About this exercise - Write out the records word for word, with no pictures.

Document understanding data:

Content starts

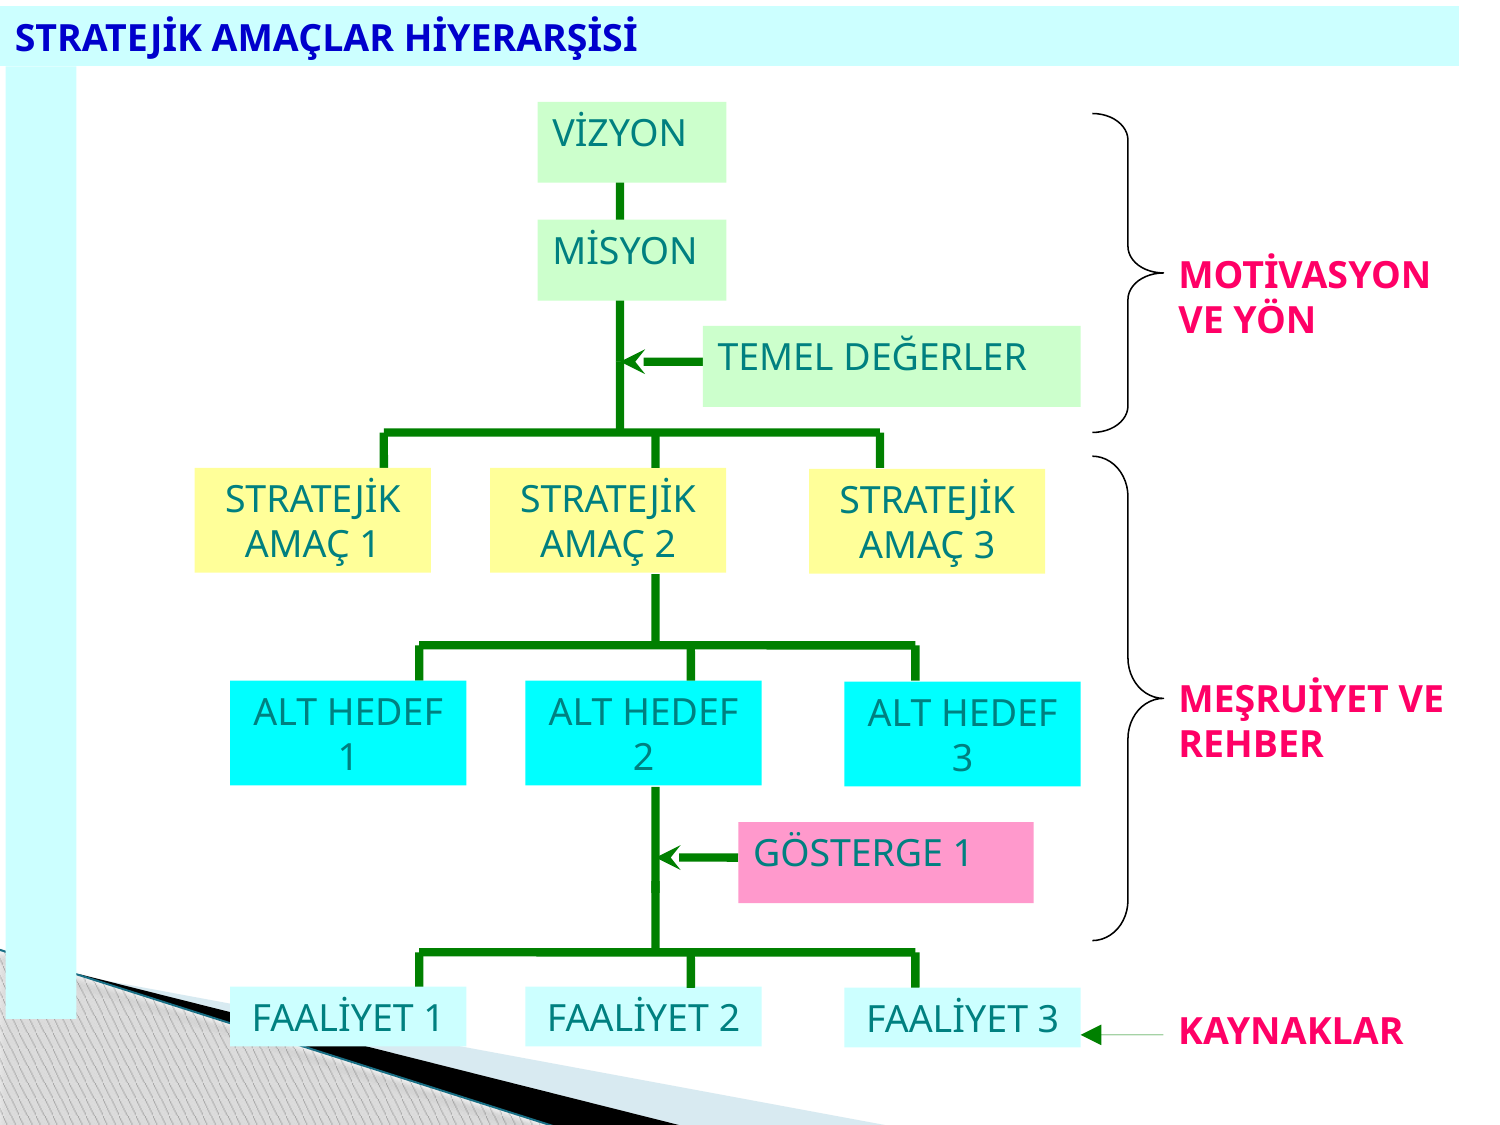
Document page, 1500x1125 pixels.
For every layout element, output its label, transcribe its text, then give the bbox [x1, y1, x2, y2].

text_box STRATEJİK AMAÇLAR HİYERARŞİSİ [0, 6, 1459, 66]
text_box [620, 355, 633, 368]
text_box ALT HEDEF 1 [230, 680, 467, 786]
text_box [1092, 456, 1163, 941]
text_box TEMEL DEĞERLER [702, 325, 1081, 407]
text_box ALT HEDEF 3 [844, 681, 1081, 787]
text_box FAALİYET 1 [230, 986, 467, 1047]
list [77, 78, 1471, 988]
text_box STRATEJİK AMAÇ 3 [809, 468, 1046, 574]
text_box GÖSTERGE 1 [738, 822, 1034, 904]
text_box [1092, 113, 1163, 433]
text_box STRATEJİK AMAÇ 2 [490, 467, 727, 573]
text_box STRATEJİK AMAÇ 1 [194, 467, 431, 573]
text_box MEŞRUİYET VE REHBER [1163, 667, 1477, 773]
text_box MOTİVASYON VE YÖN [1163, 243, 1477, 349]
text_box [655, 851, 669, 864]
text_box FAALİYET 2 [525, 986, 762, 1047]
text_box FAALİYET 3 [844, 987, 1081, 1048]
text_box [5, 66, 77, 1019]
text_box KAYNAKLAR [1163, 999, 1459, 1081]
text_box [1080, 1024, 1163, 1046]
text_box VİZYON [537, 101, 727, 183]
text_box ALT HEDEF 2 [525, 680, 762, 786]
text_box MİSYON [537, 219, 727, 301]
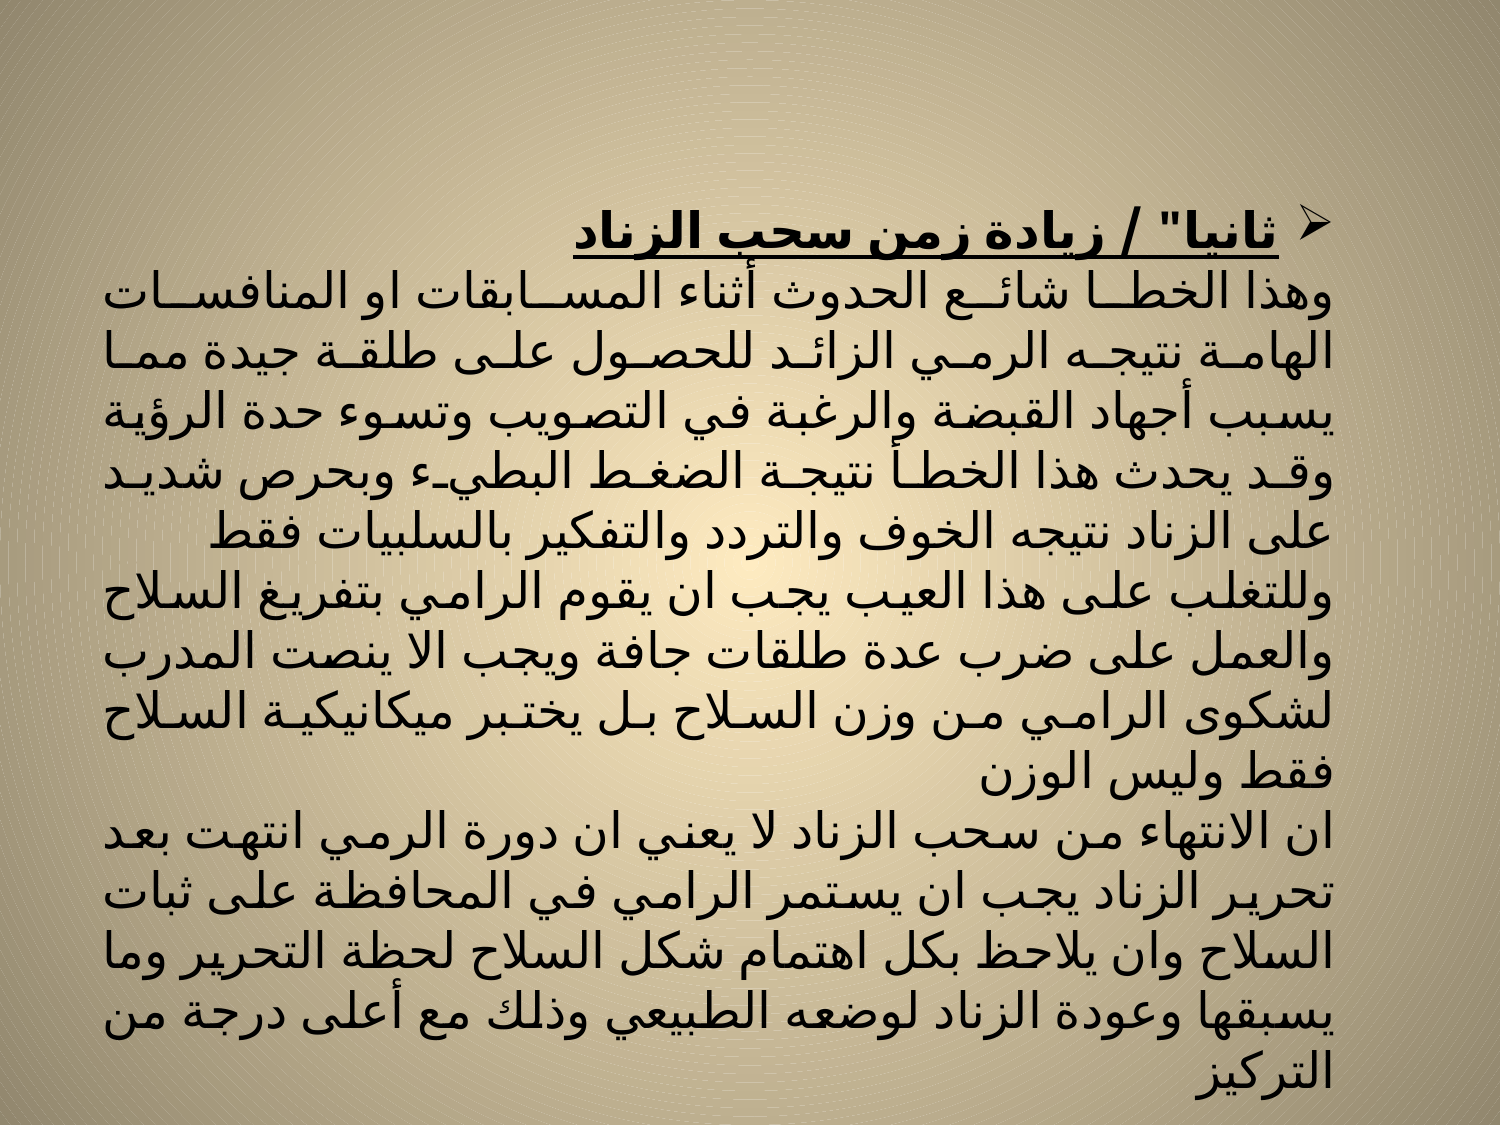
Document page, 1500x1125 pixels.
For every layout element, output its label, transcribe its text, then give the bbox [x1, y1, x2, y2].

text_box ثانيا" / زيادة زمن سحب الزناد وهذا الخطا شائع الحدوث أثناء المسابقات او المنافسات الهامة نتيجه الرمي الزائد للحصول على طلقة جيدة مما يسبب أجهاد القبضة والرغبة في التصويب وتسوء حدة الرؤية وقد يحدث هذا الخطأ نتيجة الضغط البطيء وبحرص شديد على الزناد نتيجه الخوف والتردد والتفكير بالسلبيات فقط وللتغلب على هذا العيب يجب ان يقوم الرامي بتفريغ السلاح والعمل على ضرب عدة طلقات جافة ويجب الا ينصت المدرب لشكوى الرامي من وزن السلاح بل يختبر ميكانيكية السلاح فقط وليس الوزن ان الانتهاء من سحب الزناد لا يعني ان دورة الرمي انتهت بعد تحرير الزناد يجب ان يستمر الرامي في المحافظة على ثبات السلاح وان يلاحظ بكل اهتمام شكل السلاح لحظة التحرير وما يسبقها وعودة الزناد لوضعه الطبيعي وذلك مع أعلى درجة من التركيز [87, 191, 1350, 1125]
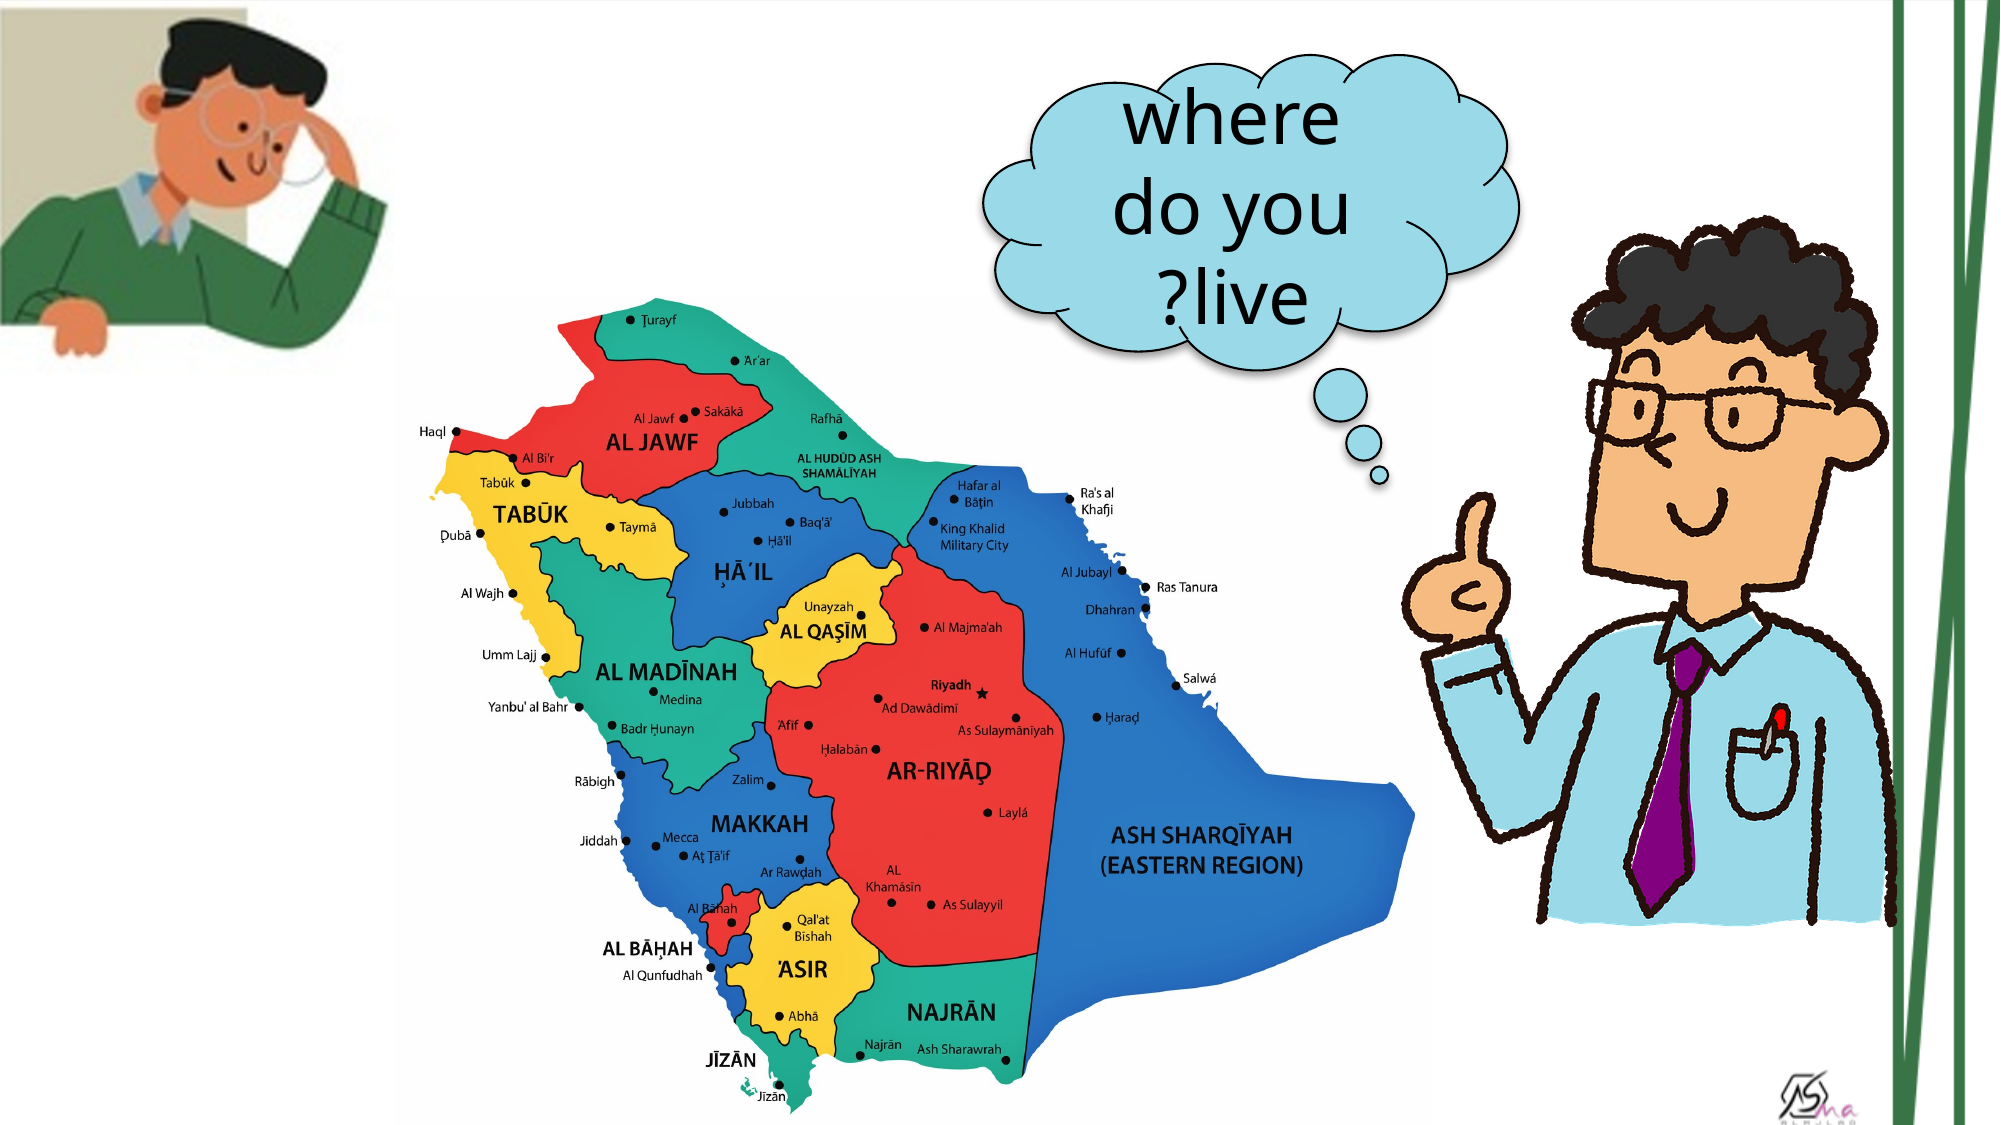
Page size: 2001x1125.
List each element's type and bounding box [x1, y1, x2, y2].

list [1401, 214, 1898, 929]
picture [0, 0, 2000, 1125]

Content ends

Exercise output -
Document page, 1500x1125 pixels.
For every layout element, output its label, transcribe its text, then give the bbox [x1, y1, x2, y2].

text_box STRATEJİK AMAÇLAR HİYERARŞİSİ [0, 6, 1459, 66]
text_box [620, 355, 633, 368]
text_box ALT HEDEF 1 [230, 680, 467, 786]
text_box [1092, 456, 1163, 941]
text_box TEMEL DEĞERLER [702, 325, 1081, 407]
text_box ALT HEDEF 3 [844, 681, 1081, 787]
text_box FAALİYET 1 [230, 986, 467, 1047]
list [77, 78, 1471, 988]
text_box STRATEJİK AMAÇ 3 [809, 468, 1046, 574]
text_box GÖSTERGE 1 [738, 822, 1034, 904]
text_box [1092, 113, 1163, 433]
text_box STRATEJİK AMAÇ 2 [490, 467, 727, 573]
text_box STRATEJİK AMAÇ 1 [194, 467, 431, 573]
text_box MEŞRUİYET VE REHBER [1163, 667, 1477, 773]
text_box MOTİVASYON VE YÖN [1163, 243, 1477, 349]
text_box [655, 851, 669, 864]
text_box FAALİYET 2 [525, 986, 762, 1047]
text_box FAALİYET 3 [844, 987, 1081, 1048]
text_box [5, 66, 77, 1019]
text_box KAYNAKLAR [1163, 999, 1459, 1081]
text_box [1080, 1024, 1163, 1046]
text_box VİZYON [537, 101, 727, 183]
text_box ALT HEDEF 2 [525, 680, 762, 786]
text_box MİSYON [537, 219, 727, 301]
Document page, 1500x1125 pixels.
For every layout element, output its label, transcribe its text, then give the bbox [x1, y1, x2, y2].

text_box ثانيا" / زيادة زمن سحب الزناد وهذا الخطا شائع الحدوث أثناء المسابقات او المنافسات الهامة نتيجه الرمي الزائد للحصول على طلقة جيدة مما يسبب أجهاد القبضة والرغبة في التصويب وتسوء حدة الرؤية وقد يحدث هذا الخطأ نتيجة الضغط البطيء وبحرص شديد على الزناد نتيجه الخوف والتردد والتفكير بالسلبيات فقط وللتغلب على هذا العيب يجب ان يقوم الرامي بتفريغ السلاح والعمل على ضرب عدة طلقات جافة ويجب الا ينصت المدرب لشكوى الرامي من وزن السلاح بل يختبر ميكانيكية السلاح فقط وليس الوزن ان الانتهاء من سحب الزناد لا يعني ان دورة الرمي انتهت بعد تحرير الزناد يجب ان يستمر الرامي في المحافظة على ثبات السلاح وان يلاحظ بكل اهتمام شكل السلاح لحظة التحرير وما يسبقها وعودة الزناد لوضعه الطبيعي وذلك مع أعلى درجة من التركيز [87, 191, 1350, 1125]
Page size: 2001x1125.
List each element's type and bounding box [x1, y1, x2, y2].

list [1401, 214, 1898, 929]
picture [0, 0, 2000, 1125]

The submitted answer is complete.